++++ DATA RECORDS

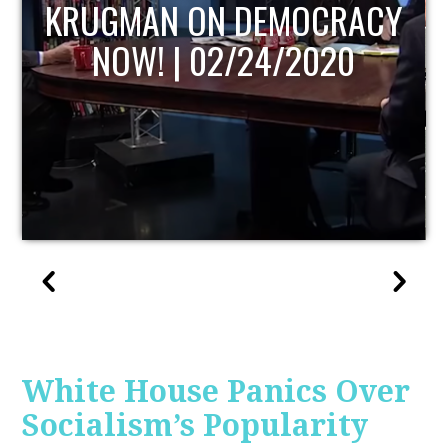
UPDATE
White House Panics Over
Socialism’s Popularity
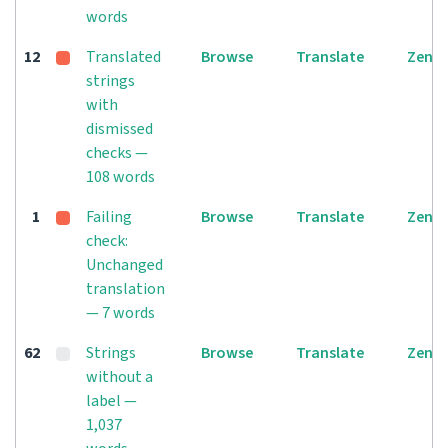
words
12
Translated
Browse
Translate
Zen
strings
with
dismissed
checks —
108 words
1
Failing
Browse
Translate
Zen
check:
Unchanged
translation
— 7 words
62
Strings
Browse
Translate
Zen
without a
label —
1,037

++++++++

WHAT THE TASK REQUIRES: Repeat word for word the lines starting at the one with "Socialism’s Popularity" and ending at the final line of the records above, both included; no pictures.

EXPECTED ANSWER:
Socialism’s Popularity
words
12
Translated
Browse
Translate
Zen
strings
with
dismissed
checks —
108 words
1
Failing
Browse
Translate
Zen
check:
Unchanged
translation
— 7 words
62
Strings
Browse
Translate
Zen
without a
label —
1,037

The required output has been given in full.